I don't want to modify either of logrotate.service or logrotate.timer,
as they are provided by the OS vendor (SLES 12 SP5, in my case.)

In a sense, you're already modifying units provided by the OS vendor – whenever you use `systemctl enable` to link a service into multi-user.target.wants/, that "modifies" multi-user.target by adding a Wants= dependency, just that that happens in a way that does not get reset during package updates. Systemd has plenty of mechanisms for that; e.g. you can add additional settings to `/etc/systemd/system/logrotate.service.d/*.conf` (using systemctl edit) or you can link some units into logrotate.service.wants/ in the same way as is done with .targets.

(You need to do this to the .service, as that's what actually gets activated periodically.)

My current service file:

  [Unit]
  Description=Activities after logrotation

  Requires=logrotate.service
  Wants=logrotate.service

That seems like the complete opposite of what you're trying to achieve – this makes *your* unit trigger the start of logrotate, not the other way around.
 
  After=logrotate.service

After= does not define a trigger. It only defines the execution order when multiple units are triggered at once.
 

  [Service]
  #Type=oneshot
  Type=simple

  ExecStart=/usr/bin/logger 'XXX post log rotation'

  [Install]
  WantedBy=timers.target

The WantedBy= (or the .wants/ symlink that results from it) is the only trigger being defined in your unit.
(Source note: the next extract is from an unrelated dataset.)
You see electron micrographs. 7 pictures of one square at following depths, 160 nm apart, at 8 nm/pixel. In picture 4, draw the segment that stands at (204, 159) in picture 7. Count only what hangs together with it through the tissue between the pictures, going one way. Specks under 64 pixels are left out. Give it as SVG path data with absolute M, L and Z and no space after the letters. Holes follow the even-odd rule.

But since the service was set up to be started by timers.target, and timers.target itself only starts once during boot (when timers get scheduled), that means your service is also started once during boot and that's that.

If you want it to be triggered by logrotate.service, then you need WantedBy=logrotate.service. Then each time logrotate.service is started on schedule, it'll cause your service to be started as a dependency, and the After= will actually work to define the order.